Pods restarted regularly every 10 hours
Pods which have certificate secrets mounted are being restarted about every 10 hours in foundational services 3.13.
Symptoms
Pods which have certificate secrets mounted are restarted about every 10 hours. When listing pods with oc get pods
, the Age column will never exceed about 12 hours.
Checking the YAML of the restarted pod(s), there is a label named certmanager.k8s.io/time-restarted
, and the value of this label matches the time when the pod was created.
Cause
The ibm-cert-manager-operator
pod automatically restarts pods whenever the Certificate they use is renewed. However, in foundational services 3.13, there is a bug that causes the operator to incorrectly restart pods even when the Certificate
has NOT been renewed.
Resolving the problem
This issue is fixed in foundational services 3.14, so upgrading would be the permanent solution. If upgrading foundational services as a whole cannot be done for particular reasons, then patching the ibm-cert-manager-operator
CSV with
the image from foundational services 3.14 can be an option. This will technically upgrade ibm-cert-manager-operator
, leaving all other services from foundational services untouched.
Patching CSV
-
Run the following command:
oc edit ibm-cert-manager-operator.v3.13.0
-
Change the operator image value to
quay.io/opencloudio/ibm-cert-manager-operator@sha256:bcf43bd31ed39ba8a8f559e503c0ec2db62459a7466248917c258d9a990c5d17
.Notes:
- Note that the registry
quay.io/opencloudio
may have to be changed depending on what registry you used for foundational services. - In an air-gapped scenario, the operator image and the operand images must be mirrored first.
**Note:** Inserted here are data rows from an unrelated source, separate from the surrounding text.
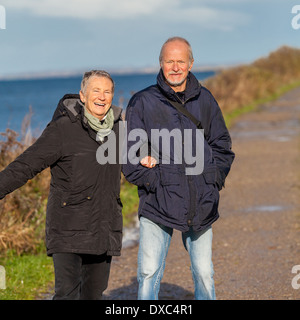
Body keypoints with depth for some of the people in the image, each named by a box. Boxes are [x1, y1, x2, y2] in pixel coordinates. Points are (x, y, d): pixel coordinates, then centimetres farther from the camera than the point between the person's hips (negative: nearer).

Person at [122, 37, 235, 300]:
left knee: (204, 273, 7)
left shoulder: (205, 100, 9)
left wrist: (212, 183, 3)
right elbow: (129, 157, -1)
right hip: (158, 205, -3)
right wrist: (156, 183, -11)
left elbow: (222, 147, 16)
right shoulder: (143, 103, -1)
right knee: (149, 273, -7)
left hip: (201, 206, 3)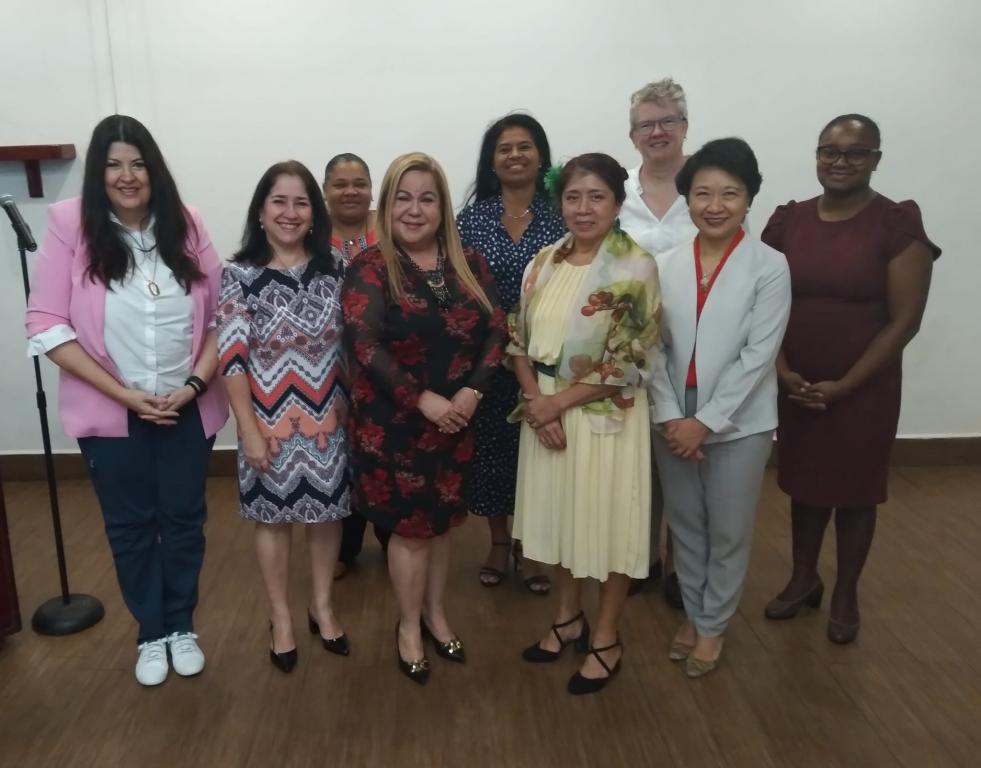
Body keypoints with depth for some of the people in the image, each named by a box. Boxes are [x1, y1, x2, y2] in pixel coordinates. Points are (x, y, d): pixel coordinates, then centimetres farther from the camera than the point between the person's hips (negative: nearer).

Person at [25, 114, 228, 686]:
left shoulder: (187, 226, -3)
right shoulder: (70, 228, -9)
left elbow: (221, 315, 0)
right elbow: (47, 326, -11)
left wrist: (196, 383, -13)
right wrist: (124, 393, -15)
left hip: (188, 408, 2)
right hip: (111, 413, -1)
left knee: (184, 518, 13)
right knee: (131, 525, 13)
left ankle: (182, 626, 34)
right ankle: (151, 632, 33)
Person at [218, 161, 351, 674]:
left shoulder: (332, 269, -1)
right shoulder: (241, 275, -9)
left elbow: (348, 346, 5)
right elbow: (232, 358, -11)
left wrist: (350, 408, 3)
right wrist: (249, 430, -13)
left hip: (326, 418, 3)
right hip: (269, 421, -2)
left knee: (326, 513, 14)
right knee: (274, 519, 13)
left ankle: (322, 607, 36)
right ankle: (281, 618, 32)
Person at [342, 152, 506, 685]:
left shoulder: (468, 265, 4)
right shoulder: (370, 269, -8)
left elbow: (496, 331, 1)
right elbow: (366, 346, -17)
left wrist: (472, 392, -13)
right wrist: (424, 399, -21)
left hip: (456, 418, 4)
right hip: (392, 421, -4)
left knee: (442, 521, 15)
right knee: (410, 527, 5)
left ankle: (435, 613, 37)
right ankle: (408, 626, 27)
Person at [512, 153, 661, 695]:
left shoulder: (634, 266, -13)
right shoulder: (545, 261, 4)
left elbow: (628, 361, -17)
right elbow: (520, 339, 5)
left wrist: (559, 402, -15)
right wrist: (536, 402, -9)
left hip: (605, 414, -5)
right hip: (547, 411, 5)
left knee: (607, 521, 8)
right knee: (560, 514, 17)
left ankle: (606, 640, 27)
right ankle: (568, 618, 38)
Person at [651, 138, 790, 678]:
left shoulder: (770, 268, -9)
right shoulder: (665, 265, 0)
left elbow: (758, 356, -13)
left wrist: (705, 422, -16)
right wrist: (669, 416, -11)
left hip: (738, 426, -3)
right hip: (674, 423, 3)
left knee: (728, 533, 11)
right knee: (685, 527, 17)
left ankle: (713, 625, 32)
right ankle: (693, 614, 37)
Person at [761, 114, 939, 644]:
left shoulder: (898, 224, -9)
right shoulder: (788, 221, 1)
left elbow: (904, 320, -11)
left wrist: (844, 385, -14)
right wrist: (783, 371, -10)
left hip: (864, 389, -3)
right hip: (796, 386, 3)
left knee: (855, 488, 10)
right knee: (804, 482, 15)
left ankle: (846, 595, 29)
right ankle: (803, 579, 35)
- The following are the operand images:
quay.io/opencloudio/icp-cert-manager-controller@sha256:b4ab5ef86d492b6f5caa6e2676b095ab7683ade4c42660f36ec3d43616558f3b
quay.io/opencloudio/icp-cert-manager-webhook@sha256:a3a4c2982f018ae500274e154ff00a39b72501c0f4d6f5293401f0dc9e16a915
quay.io/opencloudio/icp-cert-manager-cainjector@sha256:66447d5997e0ee3d7ed8226cfda1774c6a412e9a749515b1f6bf1fd6ac5726f8
quay.io/opencloudio/icp-cert-manager-acmesolver@sha256:9eabb93d88dc158c4892e298eec1da262515c9359ef70c21a91f4260b1aaf37f
quay.io/opencloudio/icp-configmap-watcher@sha256:ffa55e50f834d1ab79686832679ad9e97c2a529dad6a262dac6fd60467cadf19
- Note that the registry
If patching the CSV is also not an option, then the temporary workaround is to scale down the ibm-cert-manager-operator
:
oc scale --replicas=0 deployment/ibm-cert-manager-operator
Note that this will stop all pod restarts even if a Certificate has been renewed. Use this method ONLY as a short-term, temporary workaround.
Another issue with this method is that any new Certificates created using the v1alpha1 version will also not be converted to v1 Certificate, which means no certificate secret will be generated.